**Collected data**

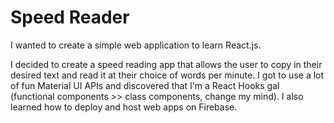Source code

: # Speed Reader

I wanted to create a simple web application to learn React.js. 

I decided to create a speed reading app that allows the user to copy in their desired text and read it at their choice of words per minute. I got to use a lot of fun Material UI APIs and discovered that I'm a React Hooks gal (functional components >> class components, change my mind). I also learned how to deploy and host web apps on Firebase. 
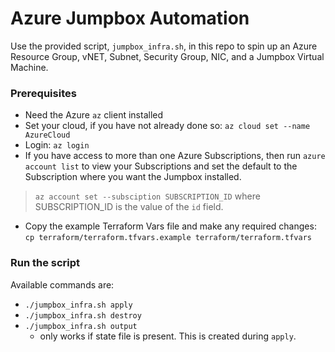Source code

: # Azure Jumpbox Automation

Use the provided script, `jumpbox_infra.sh`, in this repo to spin up an Azure Resource Group, vNET, Subnet, Security Group, NIC, and a Jumpbox Virtual Machine.

### Prerequisites

- Need the Azure `az` client installed
- Set your cloud, if you have not already done so:
  `az cloud set --name AzureCloud`
- Login: `az login`
- If you have access to more than one Azure Subscriptions, then run `azure account list` to view your Subscriptions and set the default to the Subscription where you want the Jumpbox installed.
> `az account set --subsciption SUBSCRIPTION_ID` where SUBSCRIPTION_ID is the value of the `id` field.

- Copy the example Terraform Vars file and make any required changes: `cp terraform/terraform.tfvars.example terraform/terraform.tfvars`

### Run the script
Available commands are:
- `./jumpbox_infra.sh apply`
- `./jumpbox_infra.sh destroy`
- `./jumpbox_infra.sh output`
    - only works if state file is present. This is created during `apply`.
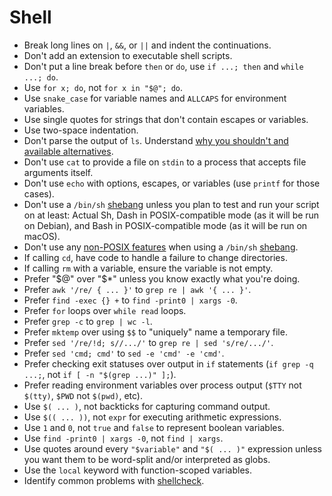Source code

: # Shell

- Break long lines on `|`, `&&`, or `||` and indent the continuations.
- Don't add an extension to executable shell scripts.
- Don't put a line break before `then` or `do`, use `if ...; then` and `while
  ...; do`.
- Use `for x; do`, not `for x in "$@"; do`.
- Use `snake_case` for variable names and `ALLCAPS` for environment variables.
- Use single quotes for strings that don't contain escapes or variables.
- Use two-space indentation.
- Don't parse the output of `ls`. Understand [why you shouldn't and available
  alternatives].
- Don't use `cat` to provide a file on `stdin` to a process that accepts file
  arguments itself.
- Don't use `echo` with options, escapes, or variables (use `printf` for those
  cases).
- Don't use a `/bin/sh` [shebang] unless you plan to test and run your script on
  at least: Actual Sh, Dash in POSIX-compatible mode (as it will be run on
  Debian), and Bash in POSIX-compatible mode (as it will be run on macOS).
- Don't use any [non-POSIX features] when using a `/bin/sh` [shebang].
- If calling `cd`, have code to handle a failure to change directories.
- If calling `rm` with a variable, ensure the variable is not empty.
- Prefer "$@" over "$\*" unless you know exactly what you're doing.
- Prefer `awk '/re/ { ... }'` to `grep re | awk '{ ... }'`.
- Prefer `find -exec {} +` to `find -print0 | xargs -0`.
- Prefer `for` loops over `while read` loops.
- Prefer `grep -c` to `grep | wc -l`.
- Prefer `mktemp` over using `$$` to "uniquely" name a temporary file.
- Prefer `sed '/re/!d; s//.../'` to `grep re | sed 's/re/.../'`.
- Prefer `sed 'cmd; cmd'` to `sed -e 'cmd' -e 'cmd'`.
- Prefer checking exit statuses over output in `if` statements (`if grep -q
  ...;`, not `if [ -n "$(grep ...)" ];`).
- Prefer reading environment variables over process output (`$TTY` not `$(tty)`,
  `$PWD` not `$(pwd)`, etc).
- Use `$( ... )`, not backticks for capturing command output.
- Use `$(( ... ))`, not `expr` for executing arithmetic expressions.
- Use `1` and `0`, not `true` and `false` to represent boolean variables.
- Use `find -print0 | xargs -0`, not `find | xargs`.
- Use quotes around every `"$variable"` and `"$( ... )"` expression unless you
  want them to be word-split and/or interpreted as globs.
- Use the `local` keyword with function-scoped variables.
- Identify common problems with [shellcheck].

[shebang]: http://en.wikipedia.org/wiki/Shebang_(Unix)
[why you shouldn't and available alternatives]: http://mywiki.wooledge.org/ParsingLs
[non-posix features]: http://mywiki.wooledge.org/Bashism
[shellcheck]: http://www.shellcheck.net/
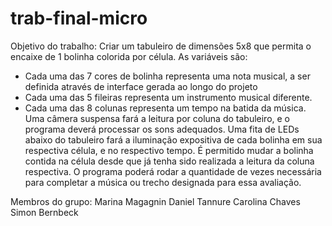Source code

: # trab-final-micro

Objetivo do trabalho:
Criar um tabuleiro de dimensões 5x8 que permita o encaixe de 1 bolinha colorida por célula. 
As variáveis são:
* Cada uma das 7 cores de bolinha representa uma nota musical, a ser definida através de interface gerada ao 
longo do projeto
* Cada uma das 5 fileiras representa um instrumento musical diferente.
* Cada uma das 8 colunas representa um tempo na batida da música.
Uma câmera suspensa fará a leitura por coluna do tabuleiro, e o programa deverá processar os sons adequados. 
Uma fita de LEDs abaixo do tabuleiro fará a iluminação expositiva de cada bolinha em sua respectiva célula,
e no respectivo tempo. 
É permitido mudar a bolinha contida na célula desde que já tenha sido realizada a leitura da coluna respectiva.
O programa poderá rodar a quantidade de vezes necessária para completar a música ou trecho designada para
essa avaliação.

Membros do grupo:
Marina Magagnin
Daniel Tannure
Carolina Chaves
Simon Bernbeck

**Exercise**
Copy every line of the records above that contains the string "cloud", matching its case exactly.

**Reply to the exercise**
- Set your cloud, if you have not already done so:
  `az cloud set --name AzureCloud`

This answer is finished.